◆ **Tarefas a realizar**:
(a) Transcreva do texto sobre o chimpanzé Black o trecho que começa em "Aqueles que defendem" e vai até "e seus alimentos.", inclusive.
(b) No texto sobre o chimpanzé Black, reescreva em forma de lista o parágrafo iniciado por "Outra das falácias comentadas", preservando suas informações principais.
(c) Com base no texto sobre o chimpanzé Black, responda:
(i) Quantas horas por dia o público perturbava Black no recinto onde ele viveu a maior parte da vida?
(ii) Qual é a variação de tamanho da parte externa dos recintos do Santuário?
(iii) Quais chimpanzés sobem de vez em quando nas árvores para brincar?

◆ **Texto de referência**:
________

Black viveu a maior parte da sua vida em um exíguo recinto de muros, onde o público o enxergava de cima e o perturbava 10 horas por dia. As outras 14 horas, passava em um minúsculo cubículo fechado de menos de 20 metros quadrados, junto com os restos da comida daquela noite. Qualquer ser inteligente colocado nesta situação enlouquece.
Aqueles que defendem sua permanência no Zoológico, os desafiamos que fiquem 1 semana naquele recinto, nas condições que Black vivia. Nunca mais defenderão manter chimpanzés em Zoológico nenhum.
A rotina de Black em nosso Santuário, como dos outros 50 iguais a ele, é muito diferente. Nós somos dos poucos Santuários no mundo em que os chimpanzés são totalmente livres dentro do território de seu recinto; eles têm acesso 24 horas ao dormitório, ao refeitório e à parte externa. Eles escolhem se dormem dentro ou fora. Fora tem casas altas, com cestos que dominam uma grande parte do Santuário e dos outros recintos. Essa liberdade não existe em nenhum Zoológico do Brasil ou do mundo, que eu conheça. Os chimpanzés da maioria dos Zoológicos ficam 14 horas por dia trancafiados em pequenos cubículos, junto com a comida e os roedores que rodeavam seus recintos e seus alimentos.
A parte externa de nossos recintos vão de 1.000 até 14.000 metros quadrados. Temos um recinto com 3 chimpanzés em 14.000 metros quadrados. Não existe no mundo nenhum Zoológico que possa oferecer essa qualidade de vida a um grande primata.
Outra das falácias comentadas nos últimos dias é sobre a vegetação. Por que não tem árvores no recinto de Black? Primeiro ele está em quarentena, até comprovar que não pode transmitir alguma doença a seus novos amigos e, em segundo lugar, os chimpanzés não vivem em árvores. Na mata africana, eles fazem seus ninhos nas árvores para se defender dos predadores que são muitos e fazem um ninho diferente cada noite. Durante o dia se locomovem em terra. Tem áreas na África onde existem cavernas naturais, eles preferem morar lá a noite.
Nós temos alguns recintos com árvores, que estavam lá, quando construímos os mesmos. Só os bebês e pequenos sobem de vez em quando nas árvores para brincar, porém adultos não têm esse costume.
Os chimpanzés têm todas as comodidades que precisam, têm camas se desejam dormir nelas, ou cobertores para fazer seus ninhos no chão das construções. Alguns dormem nos cestos aéreos construídos no teto das casas. Isso acontece especialmente nos que padecem de claustrofobia, adquirida em circos e zoológicos, e se negam a entrar em algum local que tenha uma porta que possa ser fechada.
No fim desta história absurda, somos os primeiros a reconhecer que o dilema não é Zoológico versus Santuário, mas sim Escravidão versus Liberdade. Os Santuários existem para dar uma vida melhor e mais decente a milhares de grandes primatas que em circos, zoológicos, laboratórios de experiências médicas e cativeiros privados passaram uma grande parte de suas vidas miseráveis.
A raça humana, que tanto desenvolveu tecnologia e melhorou as condições de vida de seus iguais, não pode considerar que circo com animais e zoológicos são algo dos destaques realizados no processo civilizatório. Fechar animais com muros e grades para exibi-los sem pensar no sofrimento que ocasionam nesses seres inocentes é uma prova de crueldade sem sentido que está perto de terminar.
Black já falou por todos aqueles que não querem ser mais EXPLORADOS. A Justiça humana o escutou e o libertou!

________

◆ **Dados de entrada**:
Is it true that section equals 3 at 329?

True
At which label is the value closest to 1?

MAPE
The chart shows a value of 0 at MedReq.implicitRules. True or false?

________

◆ **Respostas das atividades**:
(a)
Aqueles que defendem sua permanência no Zoológico, os desafiamos que fiquem 1 semana naquele recinto, nas condições que Black vivia. Nunca mais defenderão manter chimpanzés em Zoológico nenhum.
A rotina de Black em nosso Santuário, como dos outros 50 iguais a ele, é muito diferente. Nós somos dos poucos Santuários no mundo em que os chimpanzés são totalmente livres dentro do território de seu recinto; eles têm acesso 24 horas ao dormitório, ao refeitório e à parte externa. Eles escolhem se dormem dentro ou fora. Fora tem casas altas, com cestos que dominam uma grande parte do Santuário e dos outros recintos. Essa liberdade não existe em nenhum Zoológico do Brasil ou do mundo, que eu conheça. Os chimpanzés da maioria dos Zoológicos ficam 14 horas por dia trancafiados em pequenos cubículos, junto com a comida e os roedores que rodeavam seus recintos e seus alimentos.

(b)
- A falta de árvores no recinto de Black é apresentada como uma das falácias comentadas nos últimos dias.
- Black está em quarentena até comprovar que não pode transmitir alguma doença a seus novos amigos.
- Os chimpanzés não vivem em árvores. Na mata africana, fazem nelas seus ninhos para se defender dos muitos predadores e constroem um ninho diferente a cada noite.
- Durante o dia, locomovem-se em terra.
- Em áreas da África com cavernas naturais, preferem morar nelas à noite.

(c)
(i) 10 horas por dia.
(ii) De 1.000 a 14.000 metros quadrados.
(iii) Apenas os bebês e os pequenos.